Exercise data
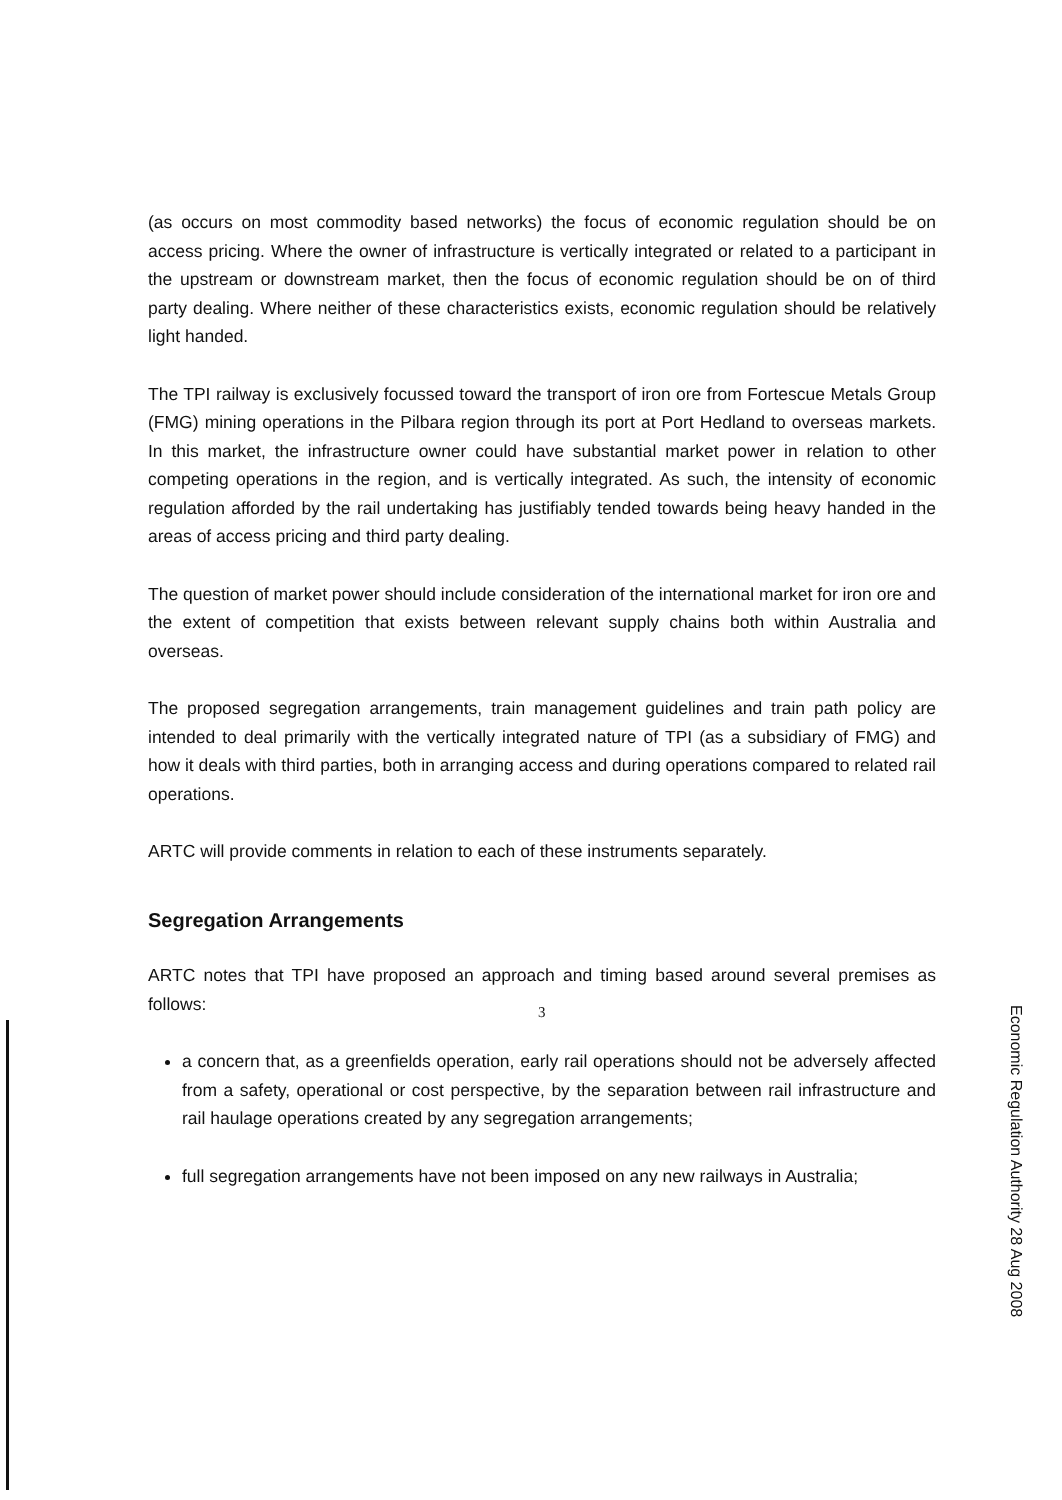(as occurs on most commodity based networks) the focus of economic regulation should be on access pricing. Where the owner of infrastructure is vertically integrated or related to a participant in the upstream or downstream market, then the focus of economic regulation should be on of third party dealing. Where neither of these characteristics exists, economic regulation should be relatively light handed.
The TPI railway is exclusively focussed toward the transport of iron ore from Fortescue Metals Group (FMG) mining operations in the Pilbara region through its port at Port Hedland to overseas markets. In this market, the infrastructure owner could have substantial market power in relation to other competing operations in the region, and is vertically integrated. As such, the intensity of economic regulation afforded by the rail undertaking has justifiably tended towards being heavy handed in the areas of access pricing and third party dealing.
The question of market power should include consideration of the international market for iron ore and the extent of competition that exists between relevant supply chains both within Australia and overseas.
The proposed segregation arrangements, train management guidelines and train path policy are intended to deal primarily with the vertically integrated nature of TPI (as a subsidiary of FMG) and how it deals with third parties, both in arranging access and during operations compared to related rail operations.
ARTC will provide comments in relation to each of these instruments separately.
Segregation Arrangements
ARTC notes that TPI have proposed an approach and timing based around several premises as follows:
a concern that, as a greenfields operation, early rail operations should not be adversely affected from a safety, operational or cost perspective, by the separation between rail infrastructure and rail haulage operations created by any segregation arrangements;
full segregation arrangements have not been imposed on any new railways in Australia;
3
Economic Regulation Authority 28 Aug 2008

About this exercise
Working down from the line that contains "The TPI railway", retype each line exactly through the last line of the data, and give nothing else.

Task response
The TPI railway is exclusively focussed toward the transport of iron ore from Fortescue Metals Group (FMG) mining operations in the Pilbara region through its port at Port Hedland to overseas markets. In this market, the infrastructure owner could have substantial market power in relation to other competing operations in the region, and is vertically integrated. As such, the intensity of economic regulation afforded by the rail undertaking has justifiably tended towards being heavy handed in the areas of access pricing and third party dealing.
The question of market power should include consideration of the international market for iron ore and the extent of competition that exists between relevant supply chains both within Australia and overseas.
The proposed segregation arrangements, train management guidelines and train path policy are intended to deal primarily with the vertically integrated nature of TPI (as a subsidiary of FMG) and how it deals with third parties, both in arranging access and during operations compared to related rail operations.
ARTC will provide comments in relation to each of these instruments separately.
Segregation Arrangements
ARTC notes that TPI have proposed an approach and timing based around several premises as follows:
a concern that, as a greenfields operation, early rail operations should not be adversely affected from a safety, operational or cost perspective, by the separation between rail infrastructure and rail haulage operations created by any segregation arrangements;
full segregation arrangements have not been imposed on any new railways in Australia;
3
Economic Regulation Authority 28 Aug 2008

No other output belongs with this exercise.